■ Directive: Reproduce every line of the material below verbatim, without any alteration.

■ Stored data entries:
□ □ □

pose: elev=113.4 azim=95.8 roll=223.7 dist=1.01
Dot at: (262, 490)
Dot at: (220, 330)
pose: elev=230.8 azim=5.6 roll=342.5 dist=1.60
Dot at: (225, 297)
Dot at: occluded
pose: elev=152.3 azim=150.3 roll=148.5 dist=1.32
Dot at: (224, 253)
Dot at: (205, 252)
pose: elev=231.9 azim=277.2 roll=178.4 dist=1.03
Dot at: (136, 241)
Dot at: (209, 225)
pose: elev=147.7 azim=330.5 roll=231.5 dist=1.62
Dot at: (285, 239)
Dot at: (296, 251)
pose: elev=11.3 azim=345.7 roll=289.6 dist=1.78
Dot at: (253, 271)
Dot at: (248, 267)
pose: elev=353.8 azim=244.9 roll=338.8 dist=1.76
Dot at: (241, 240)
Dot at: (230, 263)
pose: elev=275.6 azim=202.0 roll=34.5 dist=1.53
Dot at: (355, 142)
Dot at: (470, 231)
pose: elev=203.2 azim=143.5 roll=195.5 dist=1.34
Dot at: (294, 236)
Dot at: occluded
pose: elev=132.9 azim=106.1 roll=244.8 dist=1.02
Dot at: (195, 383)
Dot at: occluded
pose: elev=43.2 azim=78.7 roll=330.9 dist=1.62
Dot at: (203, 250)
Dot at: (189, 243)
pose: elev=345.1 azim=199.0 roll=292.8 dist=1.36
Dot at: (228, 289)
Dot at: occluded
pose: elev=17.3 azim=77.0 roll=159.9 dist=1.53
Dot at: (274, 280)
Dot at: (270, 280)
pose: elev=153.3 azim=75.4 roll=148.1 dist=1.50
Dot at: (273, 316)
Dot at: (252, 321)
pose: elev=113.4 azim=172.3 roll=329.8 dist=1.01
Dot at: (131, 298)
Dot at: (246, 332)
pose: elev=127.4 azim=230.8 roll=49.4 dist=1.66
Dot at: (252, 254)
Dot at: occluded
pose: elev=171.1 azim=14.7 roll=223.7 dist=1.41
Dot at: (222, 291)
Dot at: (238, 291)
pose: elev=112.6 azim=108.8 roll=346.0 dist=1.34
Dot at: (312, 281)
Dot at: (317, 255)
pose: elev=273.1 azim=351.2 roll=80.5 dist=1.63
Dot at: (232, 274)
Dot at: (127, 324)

□ □ □

■ Full response:
pose: elev=113.4 azim=95.8 roll=223.7 dist=1.01
Dot at: (262, 490)
Dot at: (220, 330)
pose: elev=230.8 azim=5.6 roll=342.5 dist=1.60
Dot at: (225, 297)
Dot at: occluded
pose: elev=152.3 azim=150.3 roll=148.5 dist=1.32
Dot at: (224, 253)
Dot at: (205, 252)
pose: elev=231.9 azim=277.2 roll=178.4 dist=1.03
Dot at: (136, 241)
Dot at: (209, 225)
pose: elev=147.7 azim=330.5 roll=231.5 dist=1.62
Dot at: (285, 239)
Dot at: (296, 251)
pose: elev=11.3 azim=345.7 roll=289.6 dist=1.78
Dot at: (253, 271)
Dot at: (248, 267)
pose: elev=353.8 azim=244.9 roll=338.8 dist=1.76
Dot at: (241, 240)
Dot at: (230, 263)
pose: elev=275.6 azim=202.0 roll=34.5 dist=1.53
Dot at: (355, 142)
Dot at: (470, 231)
pose: elev=203.2 azim=143.5 roll=195.5 dist=1.34
Dot at: (294, 236)
Dot at: occluded
pose: elev=132.9 azim=106.1 roll=244.8 dist=1.02
Dot at: (195, 383)
Dot at: occluded
pose: elev=43.2 azim=78.7 roll=330.9 dist=1.62
Dot at: (203, 250)
Dot at: (189, 243)
pose: elev=345.1 azim=199.0 roll=292.8 dist=1.36
Dot at: (228, 289)
Dot at: occluded
pose: elev=17.3 azim=77.0 roll=159.9 dist=1.53
Dot at: (274, 280)
Dot at: (270, 280)
pose: elev=153.3 azim=75.4 roll=148.1 dist=1.50
Dot at: (273, 316)
Dot at: (252, 321)
pose: elev=113.4 azim=172.3 roll=329.8 dist=1.01
Dot at: (131, 298)
Dot at: (246, 332)
pose: elev=127.4 azim=230.8 roll=49.4 dist=1.66
Dot at: (252, 254)
Dot at: occluded
pose: elev=171.1 azim=14.7 roll=223.7 dist=1.41
Dot at: (222, 291)
Dot at: (238, 291)
pose: elev=112.6 azim=108.8 roll=346.0 dist=1.34
Dot at: (312, 281)
Dot at: (317, 255)
pose: elev=273.1 azim=351.2 roll=80.5 dist=1.63
Dot at: (232, 274)
Dot at: (127, 324)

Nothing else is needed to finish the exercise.